The most obvious draft blunder was that of Michael Olowokandi, widely considered one of the worst in history.
But even when Sterling and Co. seem to get it right, they get it just as wrong.
Take Blake Griffin, also selected first overall. To make room for the high flyer, the Clippers traded Zach Randolph to the Grizzlies for Quentin Richardson.
A Chris Paul-Griffin-Randolph trio, now that would make some noise.
All that to say Sterling's Clippers are taking it to the Western Conference in 2013, and have a legitimate shot at a title.
It would be the first in the franchise's history.
Best Move: Trading for Chris Paul.
Worst Move: Drafting Olowokandi.
Mike Brown has been the owner of the Cincinnati Bengals since 1991.
The team's record under his leadership?
That .371 winning percentage is thanks in part to the Bengals' knack for off-the-field incidents.
According to the San Diego Union Tribune's database, Cincinnati has had 39 player incidents involving arrests or citations since 2000, including two in the last month.
The locker room of Paul Brown stadium, named after the team's founder and father of Mike Brown, has included the likes of Chad Ochocinco, Adam "Pacman" Jones, Terrell Owens, Chris Henry, Tank Johnson and Corey Dillon in that time.

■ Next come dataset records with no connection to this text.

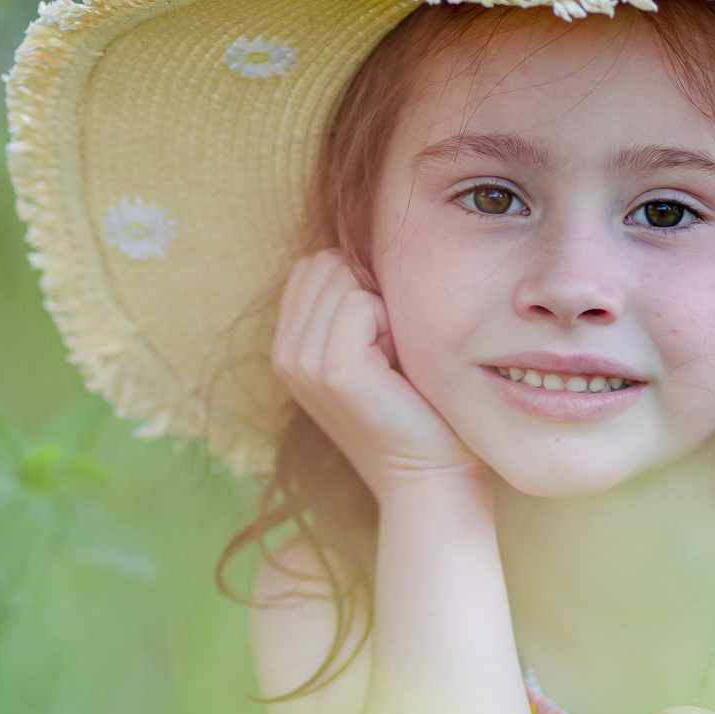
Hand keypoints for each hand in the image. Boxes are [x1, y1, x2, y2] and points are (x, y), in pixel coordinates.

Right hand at [270, 250, 484, 502]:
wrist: (430, 471)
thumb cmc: (414, 405)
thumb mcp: (371, 344)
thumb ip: (351, 298)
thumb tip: (359, 242)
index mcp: (288, 345)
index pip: (313, 266)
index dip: (357, 285)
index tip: (379, 337)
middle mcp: (285, 354)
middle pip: (325, 265)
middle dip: (368, 293)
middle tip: (390, 351)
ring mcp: (303, 364)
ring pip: (343, 281)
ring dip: (383, 311)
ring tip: (394, 361)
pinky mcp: (333, 371)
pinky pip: (359, 304)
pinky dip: (391, 325)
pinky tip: (398, 366)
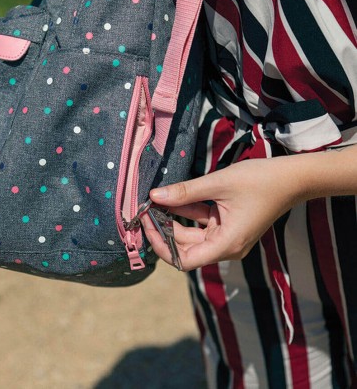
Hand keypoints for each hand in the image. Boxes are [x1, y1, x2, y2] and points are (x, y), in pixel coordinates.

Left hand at [141, 156, 304, 270]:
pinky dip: (188, 213)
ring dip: (175, 219)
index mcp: (227, 244)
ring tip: (155, 202)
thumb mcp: (218, 183)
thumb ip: (185, 191)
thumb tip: (154, 196)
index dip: (162, 245)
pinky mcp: (228, 226)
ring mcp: (228, 237)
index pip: (184, 260)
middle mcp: (227, 246)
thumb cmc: (260, 180)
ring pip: (192, 235)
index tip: (147, 225)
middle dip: (165, 228)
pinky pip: (203, 224)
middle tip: (146, 208)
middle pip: (185, 247)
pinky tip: (174, 198)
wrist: (292, 178)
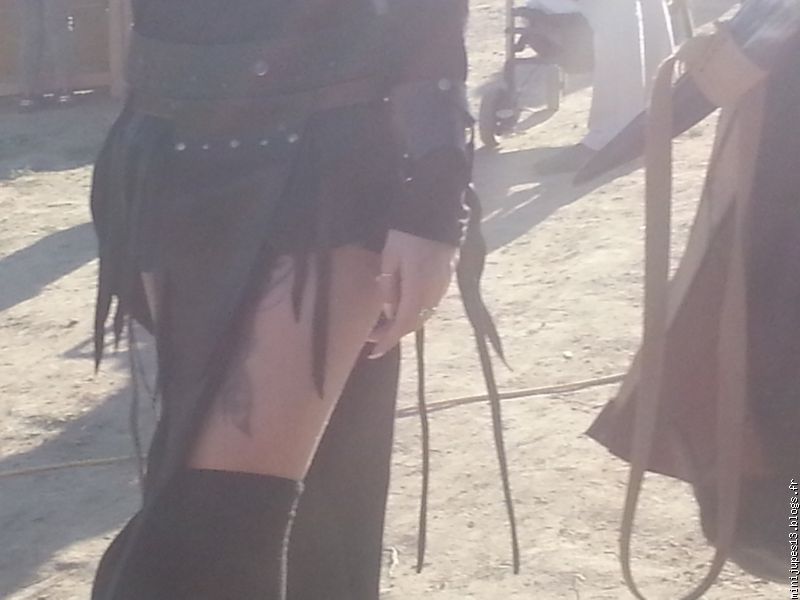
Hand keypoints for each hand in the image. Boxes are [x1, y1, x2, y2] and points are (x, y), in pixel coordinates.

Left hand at [369, 230, 457, 357]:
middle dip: (393, 333)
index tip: (374, 353)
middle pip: (413, 324)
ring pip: (423, 316)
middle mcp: (433, 295)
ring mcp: (442, 288)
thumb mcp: (390, 260)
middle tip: (373, 336)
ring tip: (386, 324)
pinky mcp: (446, 281)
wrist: (436, 213)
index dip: (388, 341)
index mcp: (417, 291)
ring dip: (405, 323)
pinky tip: (404, 308)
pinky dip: (415, 312)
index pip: (401, 325)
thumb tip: (390, 312)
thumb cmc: (407, 235)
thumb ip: (389, 288)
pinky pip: (430, 305)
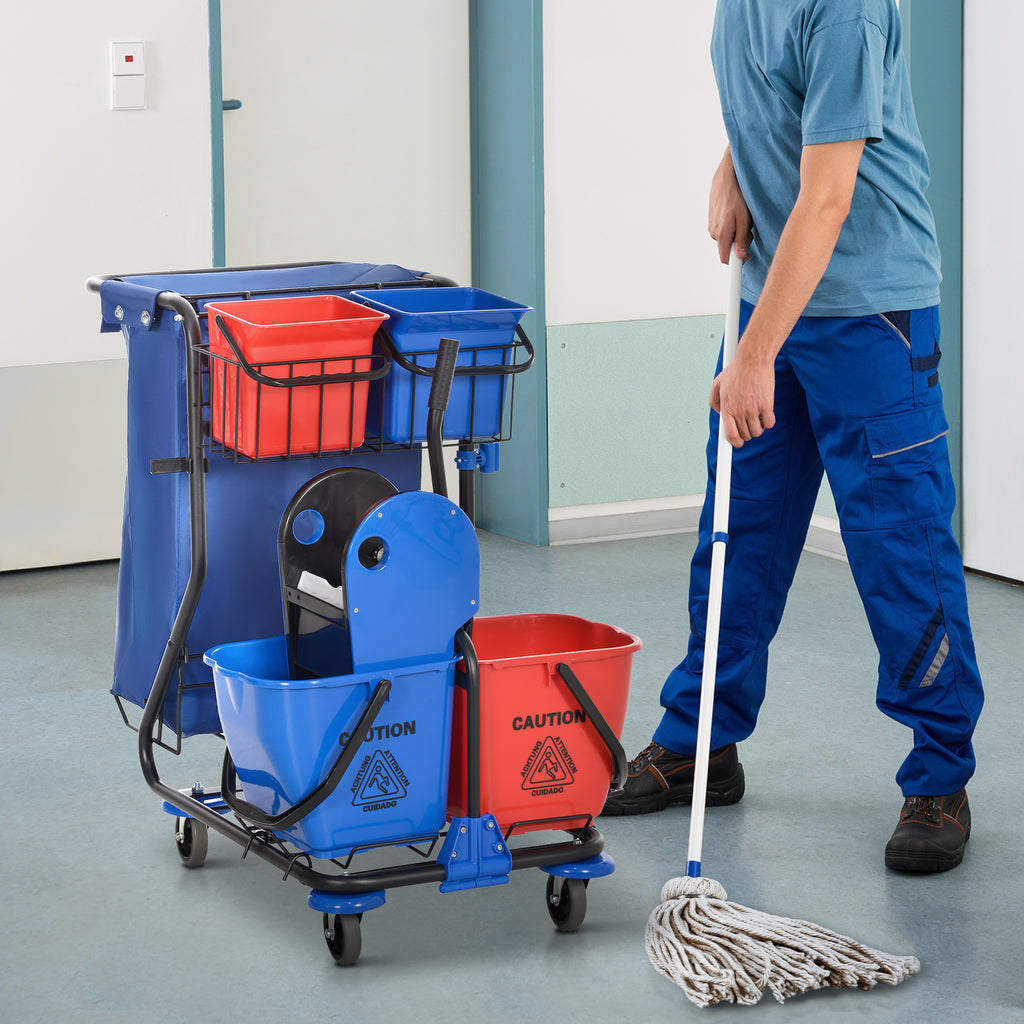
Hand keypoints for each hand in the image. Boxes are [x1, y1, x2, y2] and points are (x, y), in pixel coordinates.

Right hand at [709, 149, 752, 264]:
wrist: (726, 176)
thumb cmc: (737, 194)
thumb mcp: (745, 217)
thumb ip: (742, 238)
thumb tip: (740, 255)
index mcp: (722, 233)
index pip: (726, 260)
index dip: (734, 267)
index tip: (739, 274)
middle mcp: (714, 233)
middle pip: (728, 249)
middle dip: (740, 245)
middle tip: (750, 232)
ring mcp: (712, 226)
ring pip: (727, 239)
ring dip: (737, 234)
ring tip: (743, 218)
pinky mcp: (712, 220)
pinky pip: (724, 230)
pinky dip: (731, 226)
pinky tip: (736, 214)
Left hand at [709, 351, 775, 447]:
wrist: (753, 359)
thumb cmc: (736, 369)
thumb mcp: (718, 383)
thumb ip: (714, 399)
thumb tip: (718, 412)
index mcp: (726, 408)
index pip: (730, 434)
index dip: (734, 443)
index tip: (738, 444)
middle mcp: (739, 412)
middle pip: (746, 435)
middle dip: (748, 431)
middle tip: (750, 422)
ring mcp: (753, 410)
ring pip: (757, 431)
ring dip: (759, 427)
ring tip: (758, 416)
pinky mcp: (766, 406)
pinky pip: (769, 423)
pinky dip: (769, 421)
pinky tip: (766, 413)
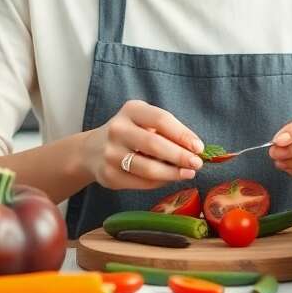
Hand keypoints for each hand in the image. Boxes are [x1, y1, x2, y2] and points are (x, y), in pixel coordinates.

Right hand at [82, 100, 203, 189]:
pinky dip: (159, 182)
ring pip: (148, 168)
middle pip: (155, 144)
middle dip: (180, 156)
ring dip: (173, 173)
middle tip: (197, 164)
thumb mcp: (144, 121)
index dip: (183, 134)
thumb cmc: (130, 133)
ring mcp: (111, 153)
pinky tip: (169, 179)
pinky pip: (141, 182)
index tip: (199, 147)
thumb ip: (166, 132)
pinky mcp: (109, 175)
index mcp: (131, 110)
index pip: (161, 119)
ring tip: (188, 174)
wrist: (91, 150)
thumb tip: (195, 150)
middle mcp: (118, 129)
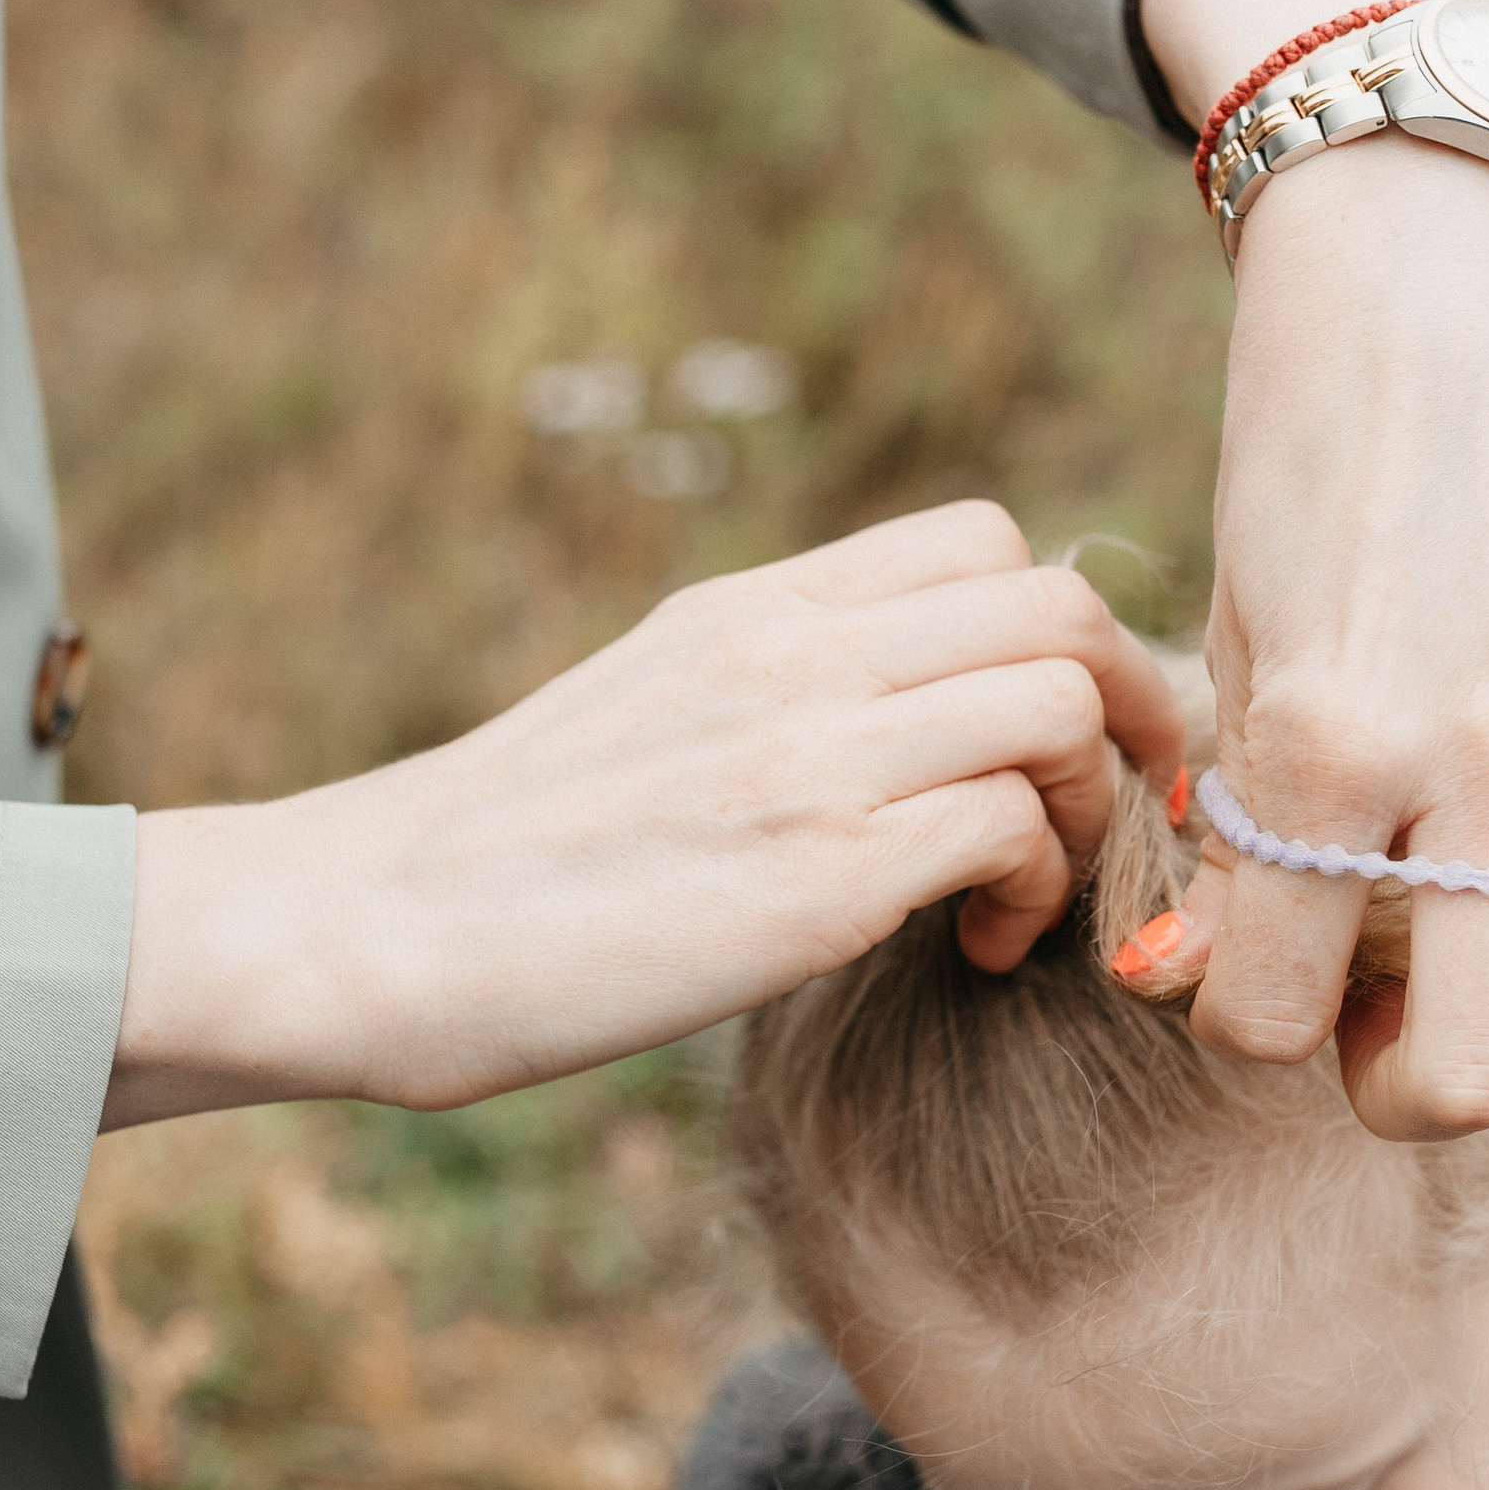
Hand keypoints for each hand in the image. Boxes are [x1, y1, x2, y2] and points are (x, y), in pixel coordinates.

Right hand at [105, 506, 1181, 1121]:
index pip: (983, 545)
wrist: (363, 933)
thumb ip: (775, 694)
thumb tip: (899, 727)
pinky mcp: (812, 875)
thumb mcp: (648, 718)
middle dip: (1125, 713)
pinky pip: (1013, 822)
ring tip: (1021, 891)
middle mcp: (789, 655)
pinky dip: (1035, 887)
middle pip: (1056, 606)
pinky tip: (971, 944)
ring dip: (1090, 804)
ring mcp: (803, 755)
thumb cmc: (500, 863)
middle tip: (1097, 818)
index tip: (1049, 742)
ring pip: (1059, 699)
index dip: (1059, 639)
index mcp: (751, 611)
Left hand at [1135, 0, 1488, 1136]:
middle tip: (1382, 1021)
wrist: (1441, 265)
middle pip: (1466, 1074)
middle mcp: (1481, 758)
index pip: (1258, 1018)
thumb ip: (1222, 823)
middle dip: (1403, 1088)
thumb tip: (1188, 984)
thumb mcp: (1228, 636)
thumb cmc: (1304, 450)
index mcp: (1319, 742)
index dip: (1236, 1023)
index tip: (1249, 969)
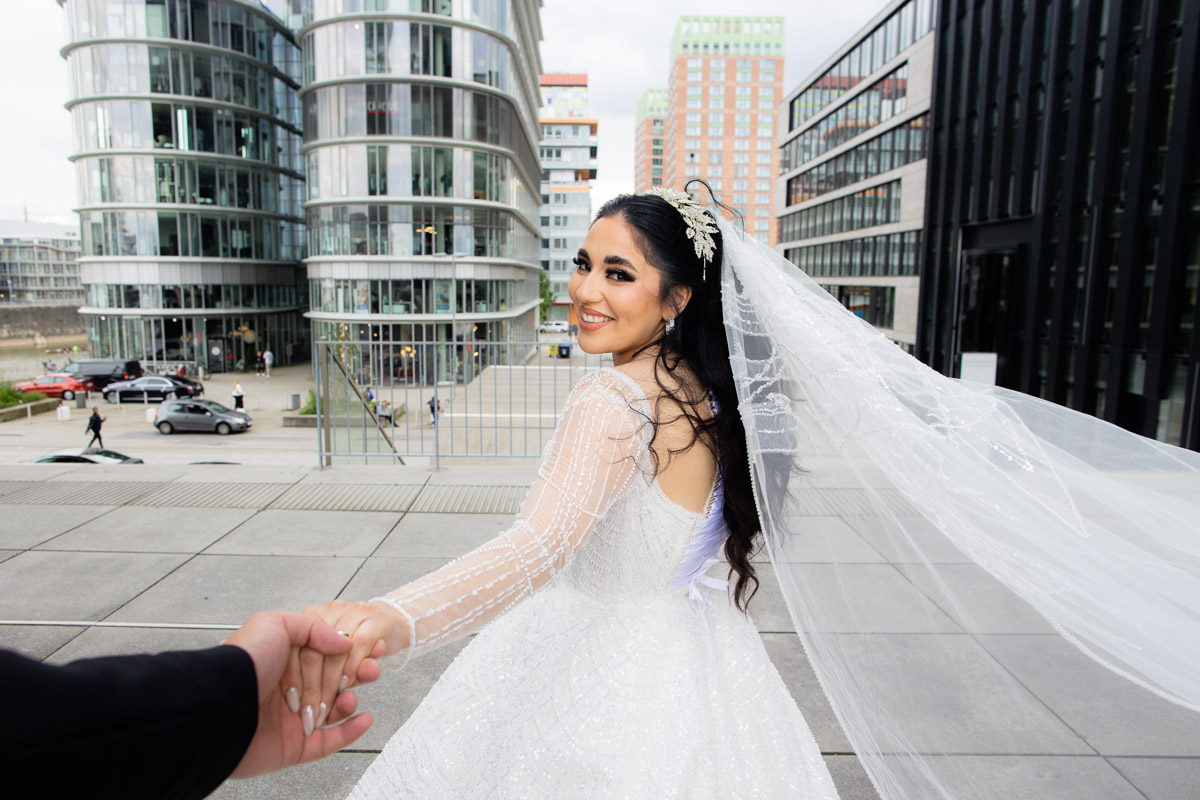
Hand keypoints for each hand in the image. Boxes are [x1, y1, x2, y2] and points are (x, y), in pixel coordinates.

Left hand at [224, 610, 377, 778]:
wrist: (220, 704)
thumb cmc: (242, 663)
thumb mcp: (275, 624)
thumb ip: (312, 627)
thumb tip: (342, 642)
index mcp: (281, 663)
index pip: (323, 658)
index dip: (345, 654)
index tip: (366, 650)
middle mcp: (285, 690)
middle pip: (330, 684)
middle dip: (352, 678)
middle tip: (369, 671)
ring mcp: (290, 719)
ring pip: (332, 712)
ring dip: (349, 703)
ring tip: (352, 696)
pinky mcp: (294, 746)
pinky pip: (329, 742)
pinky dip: (350, 731)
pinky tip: (364, 717)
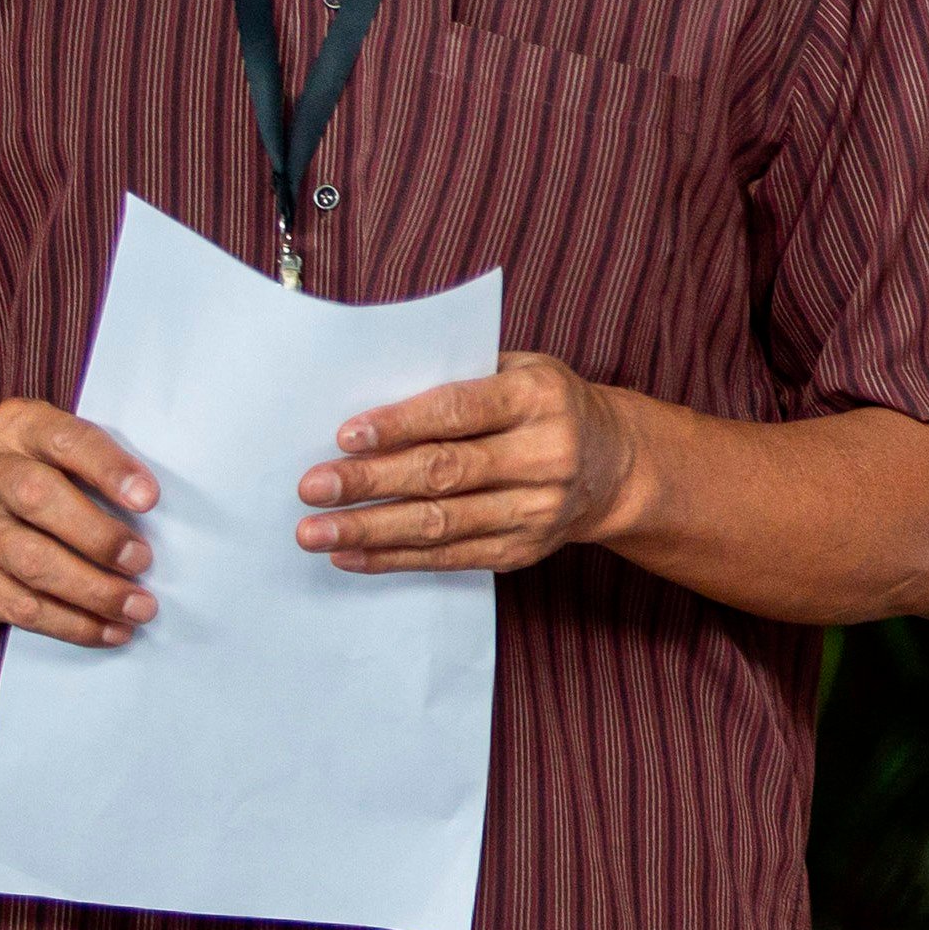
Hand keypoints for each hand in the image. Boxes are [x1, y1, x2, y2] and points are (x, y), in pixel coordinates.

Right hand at [0, 400, 159, 646]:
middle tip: (143, 561)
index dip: (108, 467)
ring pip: (31, 562)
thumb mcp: (58, 452)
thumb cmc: (37, 476)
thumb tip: (167, 510)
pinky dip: (73, 624)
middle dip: (99, 536)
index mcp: (18, 428)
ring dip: (94, 591)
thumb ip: (101, 465)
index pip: (65, 440)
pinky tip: (112, 630)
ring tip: (140, 606)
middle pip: (38, 499)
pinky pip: (21, 607)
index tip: (149, 499)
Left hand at [294, 352, 637, 574]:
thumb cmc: (546, 407)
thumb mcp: (520, 371)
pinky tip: (350, 556)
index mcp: (539, 398)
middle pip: (444, 472)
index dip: (401, 424)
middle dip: (371, 482)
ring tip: (315, 533)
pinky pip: (450, 557)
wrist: (616, 465)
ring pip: (442, 523)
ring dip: (371, 530)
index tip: (346, 435)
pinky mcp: (523, 550)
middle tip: (312, 487)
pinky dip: (395, 558)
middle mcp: (545, 455)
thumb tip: (370, 405)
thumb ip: (458, 380)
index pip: (460, 411)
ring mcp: (537, 509)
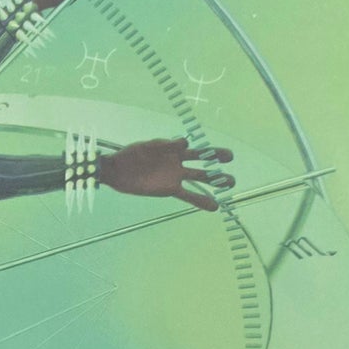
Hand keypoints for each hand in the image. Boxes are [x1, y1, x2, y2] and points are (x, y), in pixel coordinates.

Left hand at [101, 139, 233, 211]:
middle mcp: (178, 163)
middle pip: (202, 163)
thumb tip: (185, 142)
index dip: (208, 151)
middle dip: (218, 163)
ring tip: (230, 184)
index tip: (213, 153)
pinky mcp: (168, 189)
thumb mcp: (148, 146)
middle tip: (231, 164)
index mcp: (174, 150)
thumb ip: (166, 145)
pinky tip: (214, 206)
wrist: (117, 170)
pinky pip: (187, 195)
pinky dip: (200, 200)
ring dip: (214, 182)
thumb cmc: (132, 155)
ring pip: (198, 179)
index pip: (195, 150)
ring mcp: (174, 177)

You could make an argument that the Bengals' personnel issues should fall on the team's GM, but Brown holds that job as well.
The good news for Bengals' fans is the team's current prospects.
A stellar 2011 draft landed Cincinnati A.J. Green and Andy Dalton, a long-term answer that has already resulted in two playoff appearances.
Best Move: 2011 draft.
Worst Move: Drafting Akili Smith ahead of Edgerrin James, Torry Holt and Champ Bailey.
This doesn't take much thought.
Jeffrey Loria, the Miami Marlins owner that cut his team's payroll to mincemeat in one abrupt offseason swoop, may be the most hated man in sports.
Loria's Marlins boasted a new everything in 2012. A new stadium, a new coach, new star players, even a new name.
A fresh chapter for a franchise desperately trying to turn the page from the penny-pinching, high-turnover team of old.
Or so we thought. In less than a year, the Marlins have shed just under $70 million and are looking squarely at the National League's cellar.
To put it into even more perspective, Ricky Nolasco is now the team's highest paid player, commanding nearly half of Miami's 2013 budget.
And this at the hands of an owner that essentially duped Major League Baseball, as well as its own fans, to get a revenue-collecting stadium in the first place.
“I am aware of the anger, I am,” Bud Selig told the New York Times following Miami's most recent revealing trade. “The questions are fair about the Marlins fans. I want you to know that. It’s a subject that I’m extremely sensitive about."
The Marlins' future dealings will be very interesting going forward, but if Loria's track record is any indication, it may be more of the same in South Beach.
Best Move: Convincing the people of Miami to pay for a new stadium.
Worst Move: Trading a 24-year-old Miguel Cabrera.